Reservoir Sampling

Reservoir Sampling

·

3 min read

Reservoir Sampling

Normally, its very simple to choose an element randomly from an array. Just generate a random index from [0, array_length-1]:

const arr = ["a", "b", "c", "d", "e"];
const idx = ~~(Math.random() * arr.length);

console.log(arr[idx])

But this only works for arrays with known size. What if we want to select an element from an array which we don't know the size beforehand? Like a streaming data, as the elements come one by one, we want to select an element randomly with equal probability, how can we do it?

We can use the reservoir sampling algorithm to do it.

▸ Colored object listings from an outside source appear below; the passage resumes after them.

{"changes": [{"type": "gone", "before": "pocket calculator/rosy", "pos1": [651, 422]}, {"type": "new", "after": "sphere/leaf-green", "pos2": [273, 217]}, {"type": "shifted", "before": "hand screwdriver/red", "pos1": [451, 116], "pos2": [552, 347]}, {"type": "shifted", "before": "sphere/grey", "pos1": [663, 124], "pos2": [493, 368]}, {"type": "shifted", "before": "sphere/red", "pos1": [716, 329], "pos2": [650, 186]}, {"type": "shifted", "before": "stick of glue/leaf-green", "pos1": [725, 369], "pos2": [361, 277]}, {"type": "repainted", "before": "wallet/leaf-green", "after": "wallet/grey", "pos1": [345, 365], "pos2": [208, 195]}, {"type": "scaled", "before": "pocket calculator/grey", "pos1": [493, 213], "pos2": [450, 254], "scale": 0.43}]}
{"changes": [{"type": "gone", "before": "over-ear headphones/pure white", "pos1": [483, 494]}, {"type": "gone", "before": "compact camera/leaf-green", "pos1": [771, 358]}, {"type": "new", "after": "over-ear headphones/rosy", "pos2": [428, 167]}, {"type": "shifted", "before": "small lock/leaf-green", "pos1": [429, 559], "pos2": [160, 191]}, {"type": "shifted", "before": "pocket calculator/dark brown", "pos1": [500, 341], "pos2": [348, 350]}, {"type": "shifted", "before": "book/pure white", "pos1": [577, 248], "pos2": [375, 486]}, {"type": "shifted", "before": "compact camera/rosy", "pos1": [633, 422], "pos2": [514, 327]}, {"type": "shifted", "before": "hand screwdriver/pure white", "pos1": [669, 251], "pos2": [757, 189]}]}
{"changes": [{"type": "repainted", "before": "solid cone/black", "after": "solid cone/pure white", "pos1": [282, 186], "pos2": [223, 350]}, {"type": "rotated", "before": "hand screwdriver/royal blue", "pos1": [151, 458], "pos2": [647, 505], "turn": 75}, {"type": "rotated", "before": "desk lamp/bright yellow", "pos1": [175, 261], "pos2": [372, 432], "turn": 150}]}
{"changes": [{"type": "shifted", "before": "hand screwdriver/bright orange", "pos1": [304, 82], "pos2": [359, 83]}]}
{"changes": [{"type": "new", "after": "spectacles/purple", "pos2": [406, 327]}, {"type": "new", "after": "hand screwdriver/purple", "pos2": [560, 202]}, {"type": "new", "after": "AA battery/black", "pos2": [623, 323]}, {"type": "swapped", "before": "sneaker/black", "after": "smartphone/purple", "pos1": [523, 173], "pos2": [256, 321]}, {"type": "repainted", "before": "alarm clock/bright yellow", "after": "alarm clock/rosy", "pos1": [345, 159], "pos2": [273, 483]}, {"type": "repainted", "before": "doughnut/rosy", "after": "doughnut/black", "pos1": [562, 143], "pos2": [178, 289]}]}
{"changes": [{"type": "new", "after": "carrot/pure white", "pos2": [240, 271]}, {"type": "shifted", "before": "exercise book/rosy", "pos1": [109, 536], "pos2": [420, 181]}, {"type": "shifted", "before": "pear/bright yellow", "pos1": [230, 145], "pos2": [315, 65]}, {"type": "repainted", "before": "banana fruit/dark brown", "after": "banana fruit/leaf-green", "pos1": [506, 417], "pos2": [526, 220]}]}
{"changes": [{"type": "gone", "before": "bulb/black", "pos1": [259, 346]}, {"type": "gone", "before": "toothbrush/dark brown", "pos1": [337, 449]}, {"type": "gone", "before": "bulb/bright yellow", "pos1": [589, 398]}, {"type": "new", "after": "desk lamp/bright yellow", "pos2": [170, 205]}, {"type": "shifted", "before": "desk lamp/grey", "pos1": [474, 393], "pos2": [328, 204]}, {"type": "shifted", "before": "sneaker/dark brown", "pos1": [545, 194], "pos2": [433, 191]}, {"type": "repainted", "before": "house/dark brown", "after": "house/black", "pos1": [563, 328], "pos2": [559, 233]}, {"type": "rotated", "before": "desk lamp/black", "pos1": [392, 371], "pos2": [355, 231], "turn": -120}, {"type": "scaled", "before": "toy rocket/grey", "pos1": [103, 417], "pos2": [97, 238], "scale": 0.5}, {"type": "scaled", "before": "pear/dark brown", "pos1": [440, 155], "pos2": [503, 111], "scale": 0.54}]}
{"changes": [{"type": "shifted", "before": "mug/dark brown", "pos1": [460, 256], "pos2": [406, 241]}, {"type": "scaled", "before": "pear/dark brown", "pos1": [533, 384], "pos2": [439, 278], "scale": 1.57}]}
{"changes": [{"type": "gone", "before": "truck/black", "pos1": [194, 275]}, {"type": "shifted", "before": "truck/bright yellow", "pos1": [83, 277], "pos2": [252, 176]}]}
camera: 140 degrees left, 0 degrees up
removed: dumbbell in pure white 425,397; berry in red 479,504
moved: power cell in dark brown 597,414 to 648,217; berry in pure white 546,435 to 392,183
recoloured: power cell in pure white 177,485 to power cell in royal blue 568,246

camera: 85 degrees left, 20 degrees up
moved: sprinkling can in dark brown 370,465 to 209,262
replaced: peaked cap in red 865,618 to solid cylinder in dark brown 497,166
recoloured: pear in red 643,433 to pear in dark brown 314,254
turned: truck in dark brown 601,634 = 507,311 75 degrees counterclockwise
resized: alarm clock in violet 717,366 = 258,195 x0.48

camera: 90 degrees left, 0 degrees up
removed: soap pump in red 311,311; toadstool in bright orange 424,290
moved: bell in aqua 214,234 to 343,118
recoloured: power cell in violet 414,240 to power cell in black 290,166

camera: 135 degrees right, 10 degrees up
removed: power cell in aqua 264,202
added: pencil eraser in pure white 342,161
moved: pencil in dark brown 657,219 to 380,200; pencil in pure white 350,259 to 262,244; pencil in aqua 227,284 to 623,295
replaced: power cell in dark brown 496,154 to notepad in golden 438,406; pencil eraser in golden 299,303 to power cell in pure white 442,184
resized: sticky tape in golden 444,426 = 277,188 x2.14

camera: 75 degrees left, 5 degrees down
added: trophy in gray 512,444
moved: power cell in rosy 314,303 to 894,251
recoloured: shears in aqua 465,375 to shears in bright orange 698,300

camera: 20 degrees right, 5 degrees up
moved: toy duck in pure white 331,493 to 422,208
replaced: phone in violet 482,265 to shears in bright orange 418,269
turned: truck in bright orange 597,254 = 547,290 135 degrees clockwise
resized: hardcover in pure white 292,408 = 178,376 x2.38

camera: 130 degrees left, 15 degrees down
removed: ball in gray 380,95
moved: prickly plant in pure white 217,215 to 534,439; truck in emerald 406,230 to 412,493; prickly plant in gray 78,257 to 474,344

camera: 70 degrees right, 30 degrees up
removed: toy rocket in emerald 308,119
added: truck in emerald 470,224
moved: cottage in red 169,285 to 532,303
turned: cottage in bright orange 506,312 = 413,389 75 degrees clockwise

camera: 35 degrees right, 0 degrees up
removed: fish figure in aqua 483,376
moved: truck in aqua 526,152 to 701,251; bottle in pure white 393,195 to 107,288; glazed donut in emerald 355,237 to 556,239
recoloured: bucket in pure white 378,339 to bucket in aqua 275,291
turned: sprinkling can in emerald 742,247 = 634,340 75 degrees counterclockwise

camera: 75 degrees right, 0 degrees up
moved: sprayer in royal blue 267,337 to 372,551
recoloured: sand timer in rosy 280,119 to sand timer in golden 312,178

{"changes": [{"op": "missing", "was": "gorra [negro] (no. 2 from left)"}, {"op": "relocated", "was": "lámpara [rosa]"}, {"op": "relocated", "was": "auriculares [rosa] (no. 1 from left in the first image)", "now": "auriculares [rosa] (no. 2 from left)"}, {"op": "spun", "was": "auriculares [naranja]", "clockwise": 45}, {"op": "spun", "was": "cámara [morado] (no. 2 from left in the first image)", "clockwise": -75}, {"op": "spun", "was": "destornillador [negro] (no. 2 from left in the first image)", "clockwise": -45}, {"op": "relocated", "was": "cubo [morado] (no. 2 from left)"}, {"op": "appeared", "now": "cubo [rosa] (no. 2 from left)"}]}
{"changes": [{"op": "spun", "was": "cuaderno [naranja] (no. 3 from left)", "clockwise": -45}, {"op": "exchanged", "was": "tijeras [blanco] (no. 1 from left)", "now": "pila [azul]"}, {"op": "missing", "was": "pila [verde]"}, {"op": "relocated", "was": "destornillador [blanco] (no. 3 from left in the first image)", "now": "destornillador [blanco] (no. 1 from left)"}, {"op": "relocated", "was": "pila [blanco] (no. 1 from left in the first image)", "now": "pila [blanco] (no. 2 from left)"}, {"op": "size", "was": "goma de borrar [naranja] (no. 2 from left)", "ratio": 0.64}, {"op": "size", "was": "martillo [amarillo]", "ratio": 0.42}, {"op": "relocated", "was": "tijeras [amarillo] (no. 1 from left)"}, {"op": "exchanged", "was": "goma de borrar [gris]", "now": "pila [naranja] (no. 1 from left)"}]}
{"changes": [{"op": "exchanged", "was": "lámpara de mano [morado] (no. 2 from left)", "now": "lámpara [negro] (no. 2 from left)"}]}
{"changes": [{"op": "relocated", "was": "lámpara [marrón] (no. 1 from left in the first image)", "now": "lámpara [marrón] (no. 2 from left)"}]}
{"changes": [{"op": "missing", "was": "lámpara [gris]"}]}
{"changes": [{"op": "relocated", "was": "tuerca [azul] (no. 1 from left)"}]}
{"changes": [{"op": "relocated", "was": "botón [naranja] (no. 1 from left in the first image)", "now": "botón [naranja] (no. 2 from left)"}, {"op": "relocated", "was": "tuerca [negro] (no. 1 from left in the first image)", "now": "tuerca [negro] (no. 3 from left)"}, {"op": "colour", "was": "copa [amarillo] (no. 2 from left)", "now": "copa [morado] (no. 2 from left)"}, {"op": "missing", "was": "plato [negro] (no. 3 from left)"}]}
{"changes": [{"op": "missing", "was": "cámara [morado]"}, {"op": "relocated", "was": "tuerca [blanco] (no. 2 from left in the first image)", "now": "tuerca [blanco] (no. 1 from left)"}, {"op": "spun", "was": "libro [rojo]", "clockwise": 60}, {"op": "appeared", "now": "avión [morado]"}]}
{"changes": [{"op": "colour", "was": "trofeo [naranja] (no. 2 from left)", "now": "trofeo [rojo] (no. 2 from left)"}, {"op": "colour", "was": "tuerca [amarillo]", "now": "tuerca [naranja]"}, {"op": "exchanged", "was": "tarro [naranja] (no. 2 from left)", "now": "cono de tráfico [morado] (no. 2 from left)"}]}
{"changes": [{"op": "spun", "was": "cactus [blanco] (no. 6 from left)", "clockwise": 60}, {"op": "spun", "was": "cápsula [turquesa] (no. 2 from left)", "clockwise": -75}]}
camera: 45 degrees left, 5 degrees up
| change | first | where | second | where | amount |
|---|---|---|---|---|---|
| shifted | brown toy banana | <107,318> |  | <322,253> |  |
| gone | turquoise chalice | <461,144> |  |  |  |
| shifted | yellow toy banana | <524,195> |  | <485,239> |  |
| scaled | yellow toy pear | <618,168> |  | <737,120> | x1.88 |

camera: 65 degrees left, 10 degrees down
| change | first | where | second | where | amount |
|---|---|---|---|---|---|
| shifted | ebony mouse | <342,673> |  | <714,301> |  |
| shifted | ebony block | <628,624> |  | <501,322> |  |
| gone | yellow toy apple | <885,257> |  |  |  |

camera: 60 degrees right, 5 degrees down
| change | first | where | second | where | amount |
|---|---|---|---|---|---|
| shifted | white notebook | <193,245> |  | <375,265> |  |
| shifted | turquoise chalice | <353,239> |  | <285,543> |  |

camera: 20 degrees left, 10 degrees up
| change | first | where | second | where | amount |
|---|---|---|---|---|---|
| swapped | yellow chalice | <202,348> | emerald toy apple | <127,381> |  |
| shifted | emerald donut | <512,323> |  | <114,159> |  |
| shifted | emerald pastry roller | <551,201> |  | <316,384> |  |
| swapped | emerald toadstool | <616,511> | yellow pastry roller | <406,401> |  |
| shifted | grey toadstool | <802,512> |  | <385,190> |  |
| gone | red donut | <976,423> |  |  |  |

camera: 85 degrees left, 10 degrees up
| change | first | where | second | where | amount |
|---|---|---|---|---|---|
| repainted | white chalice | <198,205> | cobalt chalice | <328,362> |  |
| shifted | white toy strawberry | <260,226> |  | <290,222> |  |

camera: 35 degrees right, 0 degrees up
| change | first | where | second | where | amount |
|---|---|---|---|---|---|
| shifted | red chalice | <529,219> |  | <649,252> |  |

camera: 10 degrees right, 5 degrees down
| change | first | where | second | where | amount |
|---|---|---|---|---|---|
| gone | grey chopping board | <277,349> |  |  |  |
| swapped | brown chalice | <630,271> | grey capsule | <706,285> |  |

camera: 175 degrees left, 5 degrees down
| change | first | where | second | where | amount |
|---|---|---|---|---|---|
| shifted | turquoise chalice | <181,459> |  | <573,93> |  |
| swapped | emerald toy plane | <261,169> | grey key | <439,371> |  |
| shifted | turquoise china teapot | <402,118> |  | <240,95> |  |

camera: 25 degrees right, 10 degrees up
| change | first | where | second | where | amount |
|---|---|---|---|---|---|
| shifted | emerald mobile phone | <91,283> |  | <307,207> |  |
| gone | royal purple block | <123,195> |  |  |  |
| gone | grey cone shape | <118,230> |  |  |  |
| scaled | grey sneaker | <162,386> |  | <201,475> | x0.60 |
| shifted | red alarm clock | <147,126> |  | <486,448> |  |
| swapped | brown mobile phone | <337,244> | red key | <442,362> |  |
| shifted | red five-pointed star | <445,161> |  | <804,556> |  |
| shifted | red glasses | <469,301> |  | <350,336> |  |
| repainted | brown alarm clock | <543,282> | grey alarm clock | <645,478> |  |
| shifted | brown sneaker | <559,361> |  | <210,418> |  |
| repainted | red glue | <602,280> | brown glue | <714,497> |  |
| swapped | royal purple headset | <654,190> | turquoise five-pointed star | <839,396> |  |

The idea is, as the elements come, we keep track of the size of the elements we already seen, and generate an equal probability to decide if the current element should be choosen.

For example,

1. element a come

count is 1, generate p(probability) from [0, 1), if p < 1, then choose current element
this way, the probability of choosing element a is 100%, so we choose a

2. element b come

count is 2, generate p from [0, 2), if p < 1, then choose current element
this way, we have 1/2 probability to choose b, and 1/2 probability to keep the last choosen element a

3. element c come

count is 3, generate p from [0, 3). if p < 1, then choose current element
this way, we have 1/3 probability to choose c, 2/3 probability to keep last choosen element
and infer from last step, now we have 2/3 * 1/2 = 1/3 probability to choose b, and 2/3 * 1/2 = 1/3 probability to choose a

...

As you can see, as the streaming data comes, we always have equal probability to choose the elements we already seen. This is reservoir sampling, pretty simple.

Linked List Random Node

Now Let't use this algorithm to solve the leetcode Linked List Random Node problem. The code is strictly in line with the above process, no new things to know.

class ListNode {
    val: number;
    next: ListNode | null;
    constructor(val?: number, next?: ListNode | null) {
        this.val = (val === undefined ? 0 : val);
        this.next = (next === undefined ? null : next);
    }
}

class Solution {

    private head: ListNode | null;

    constructor(head: ListNode | null) {
        this.head = head;
    }

    getRandom(): number {
        let node = this.head as ListNode;
        let res = 0;
        let count = 1;

        while (node != null) {
            // if count == 1, then 100% use node
            // if count == 2, then 50% use node
            // if count == 3, then 33% use node
            if (Math.random() * count < 1) {
                res = node.val;
            }
            count += 1;
            node = node.next;
        }

        return res;
    }
}

/**
 * Your Solution object will be instantiated and called as such:
 * var obj = new Solution(head)
 * var param_1 = obj.getRandom()
 */

K sampling

What if we want to select k elements with equal probability, not just one? Well, actually, the reservoir sampling algorithm is just designed for this k elements sampling problem. The above one element sampling problem is just the case when the value of k is 1.

const inputArray = ["a", "b", "c", "d", "e"];
const outputArray = [];
const k = 2;

// if we only have k elements, then choose them all (100% probability)
for (let i = 0; i < k; i++) {
    outputArray.push(inputArray[i]);
}

// as more elements come,
// generate an equal probability to decide if new element should be added into output array
for (let i = k; i < inputArray.length; i++) {
    const idx = ~~(Math.random() * (i+1)) // [0, i+1), i+1 is count
    if (idx < k) {
        outputArray[idx] = inputArray[i];
    }
}

console.log(outputArray);